=== Textauszug ===

Bertrand Meyer [Meyer98] definiert eine horizontale Variation von Klassen (Abstraktion und Spezialisierung, zwei Richtungen von Vererbung) und eine vertikale (die Generizität). Als Beispiel für Vererbung zeigt Meyer die Struktur SET[Book], LIST[Book] und LINKED_LIST[Book] wobei LIST eine Spezialisierung von SET ist und LINKED_LIST eine Spezialisierung von LIST. Mit Typarametern kann man jetzt in jeder Ebene den Typ Book durch einen anderen (Person, Journal, ...) ersetzten. Die Typparameter können wiederum in einer Vererbungsbeziehung stehen. Dies wird in späteren Java Beispielen gezeigt.

Zwei Qualitätsziele von Software werden durch Generizität leichter erreicht:

Generizität ist unabhängig von Vererbung und Objektorientierung. Auch reine prozeduale oder funktionale Sprachen können über Generizität verfügen. Haskell [Thompson99] ist ein gutes Beispiel für eine funktionale Sprache, in der die Generizität ("polymorphe Datentypen") sehr geschickt umgesetzt wurde.

Durch die Verbindung von Vererbung und Generizität lassen sich vielseitigere Softwarekomponenten erschaffen, als das mit nur einer der Techniken möglich wäre. Unter anderem lässt sich elegant eine so genannte "constrained genericity" umsetzen. Als deutsche Übersetzung wird dafür im folgenden beschränkte Generizität verwendet. Hierbei schränkt man den Typ auf bestimmte Eigenschaften ein. Beispielsweise sollen in einer Klasse beliebige Typen genutzt werden, die aber eine oder mehrere Funktionen haben müssen. Eine Vergleichsfunktion für allgemeine Sortierfunktionalität wäre ein denkbares Beispiel. Bei einer Hash-Funktion würde das gleiche Problem auftreten, aber das wurde in Java bereits dadurch "gelöst", dass die Klasse Object eine Hash-Funktion implementiert hat. Haskell verfügt auch über das Konzept von beschränkten Typen, dass dort mit "Typklassen" umgesetzt wurde.

=== Datensatz ===

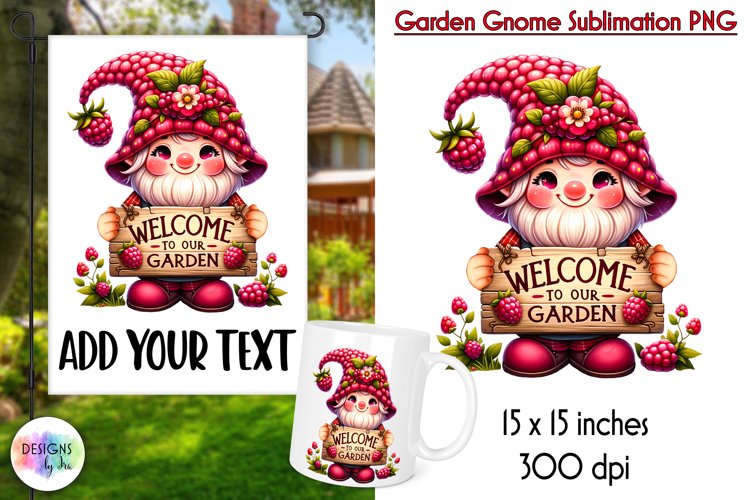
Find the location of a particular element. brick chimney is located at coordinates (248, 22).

===
=== Datensatz ===

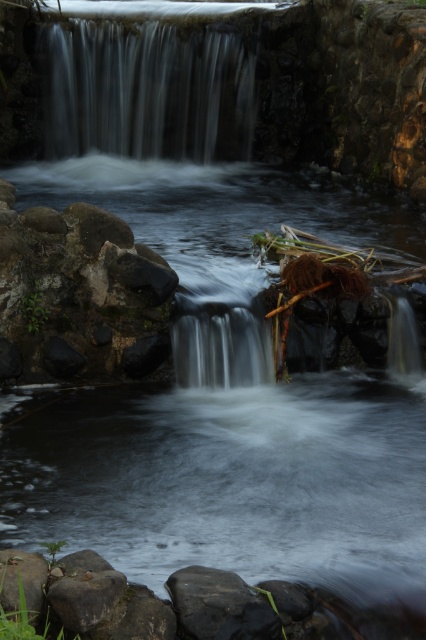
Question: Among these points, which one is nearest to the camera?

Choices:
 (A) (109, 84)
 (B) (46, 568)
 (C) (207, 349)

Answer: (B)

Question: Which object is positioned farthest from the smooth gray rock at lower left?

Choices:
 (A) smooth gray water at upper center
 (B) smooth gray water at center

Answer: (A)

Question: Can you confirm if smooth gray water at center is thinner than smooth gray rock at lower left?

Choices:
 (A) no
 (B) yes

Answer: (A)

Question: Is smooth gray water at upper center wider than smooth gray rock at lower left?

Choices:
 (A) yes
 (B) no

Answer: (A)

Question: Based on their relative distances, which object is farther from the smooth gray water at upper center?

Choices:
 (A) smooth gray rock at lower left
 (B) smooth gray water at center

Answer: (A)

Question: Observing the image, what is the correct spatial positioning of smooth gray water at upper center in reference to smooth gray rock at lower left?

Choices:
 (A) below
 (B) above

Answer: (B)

===

-- Aufgabe --
Schreibe den Auszug über Generizität beginnend bei "Bertrand Meyer [Meyer98]" und endend bei "Java Beispielen gezeigt." noch einmal ab und ersetze dabei "Book" durch "Author".

-- Ergebnis --
Bertrand Meyer [Meyer98] definiert eine horizontale Variation von Klassen (Abstraktion und Spezialisierung, zwei Richtungen von Vererbung) und eine vertikale (die Generizität). Als Beispiel für Vererbung zeigt Meyer die Struktur SET[Author], LIST[Author] und LINKED_LIST[Author] wobei LIST eine Spezialisierung von SET ist und LINKED_LIST eine Spezialisierung von LIST. Mit Typarametern kann man jetzt in jeder Ebene den Typ Author durch einen anderen (Person, Journal, ...) ersetzten. Die Typparameter können wiederum in einer Vererbungsbeziehung stehen. Dies wird in späteren Java Beispielen gezeigt.